O banho é permitido apenas uma vez por dia e tem duração máxima de 15 minutos, normalmente pela manhã. A única entrada de luz natural na cela vem de uma pequena janela localizada próxima ao teto, na área de higiene.A rotina dentro do presídio é fortemente marcada pelos horários de alimentação. Vorcaro recebe seis refeições diárias, entregues diretamente na porta da cela pelos agentes penitenciários.

O dia começa com café da manhã, composto por pão, fruta e ovo, acompanhado de café ou leite. Ainda no período da manhã, os detentos recebem uma colação, que costuma incluir fruta ou biscoito.

O almoço é considerado a principal refeição do dia e geralmente inclui uma proteína, como carne ou frango, além de arroz, feijão e salada. No meio da tarde, é servido um novo lanche, que pode ter pão, fruta ou biscoito.

À noite, a rotina alimentar termina com o jantar — semelhante ao almoço, porém em porções menores — seguido de uma ceia leve antes do recolhimento noturno.
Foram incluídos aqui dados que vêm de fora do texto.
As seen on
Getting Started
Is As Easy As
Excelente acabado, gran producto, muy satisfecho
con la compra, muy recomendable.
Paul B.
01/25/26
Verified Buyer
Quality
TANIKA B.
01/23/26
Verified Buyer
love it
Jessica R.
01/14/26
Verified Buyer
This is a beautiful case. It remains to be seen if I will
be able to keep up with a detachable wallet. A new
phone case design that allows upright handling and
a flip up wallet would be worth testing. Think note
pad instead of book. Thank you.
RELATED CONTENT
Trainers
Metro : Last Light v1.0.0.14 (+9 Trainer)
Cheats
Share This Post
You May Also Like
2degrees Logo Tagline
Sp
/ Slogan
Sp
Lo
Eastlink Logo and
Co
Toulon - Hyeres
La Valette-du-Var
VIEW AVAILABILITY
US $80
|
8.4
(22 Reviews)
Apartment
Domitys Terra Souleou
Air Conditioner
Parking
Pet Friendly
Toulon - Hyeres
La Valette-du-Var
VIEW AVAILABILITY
Durante os primeiros dias no presídio, o banqueiro permanece praticamente o tempo todo dentro da cela. As saídas ocorrem apenas em situações autorizadas pela administração da unidade, como para o banho de sol diário, que tem duração de duas horas e ocorre sob escolta de agentes penitenciários.

Sempre que o preso deixa a cela, ele passa por revista pessoal. O próprio espaço onde permanece também é inspecionado regularmente pelos agentes responsáveis pela segurança da unidade.Além das restrições físicas, Vorcaro enfrenta um período inicial de adaptação previsto no protocolo do sistema penitenciário federal. Durante esse intervalo, que pode chegar a até 20 dias, o preso não recebe visitas sociais de familiares ou amigos.
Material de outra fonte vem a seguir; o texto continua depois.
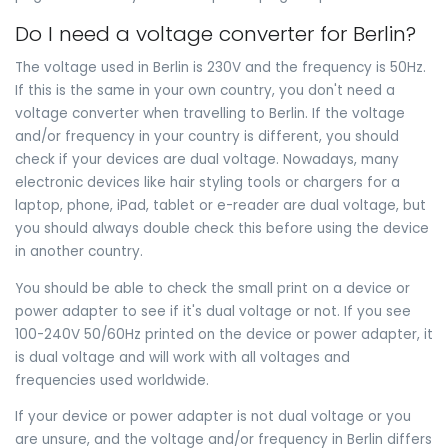
Do I need a voltage converter for Berlin?
The voltage used in Berlin is 230V and the frequency is 50Hz.
If this is the same in your own country, you don't need a
voltage converter when travelling to Berlin. If the voltage
and/or frequency in your country is different, you should
check if your devices are dual voltage. Nowadays, many
electronic devices like hair styling tools or chargers for a
laptop, phone, iPad, tablet or e-reader are dual voltage, but
you should always double check this before using the device
in another country.
You should be able to check the small print on a device or
power adapter to see if it's dual voltage or not. If you see
100-240V 50/60Hz printed on the device or power adapter, it
is dual voltage and will work with all voltages and
frequencies used worldwide.
If your device or power adapter is not dual voltage or you
are unsure, and the voltage and/or frequency in Berlin differs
Nesse período, o contato externo fica praticamente restrito aos advogados de defesa. Os encontros com os defensores ocorrem em salas específicas do presídio e dependem de identificação e registro na entrada da unidade.A defesa de Vorcaro solicitou ao ministro do Supremo Tribunal Federal André Mendonça autorização para que a primeira reunião com o banqueiro no presídio federal ocorra sem gravação. Segundo os advogados, a medida é necessária para garantir a confidencialidade na definição da estratégia jurídica do caso.

Nas penitenciárias federais, as conversas entre presos e advogados costumam ser registradas por áudio e vídeo, procedimento que levou a equipe jurídica a pedir uma exceção para o primeiro encontro com o cliente desde a decretação da prisão preventiva.Inaugurada em 2018, a Penitenciária Federal em Brasília é administrada pela Secretaria Nacional de Políticas Penais e integra o sistema nacional de presídios de segurança máxima, criado para custodiar detentos considerados de maior periculosidade ou envolvidos em investigações de grande impacto.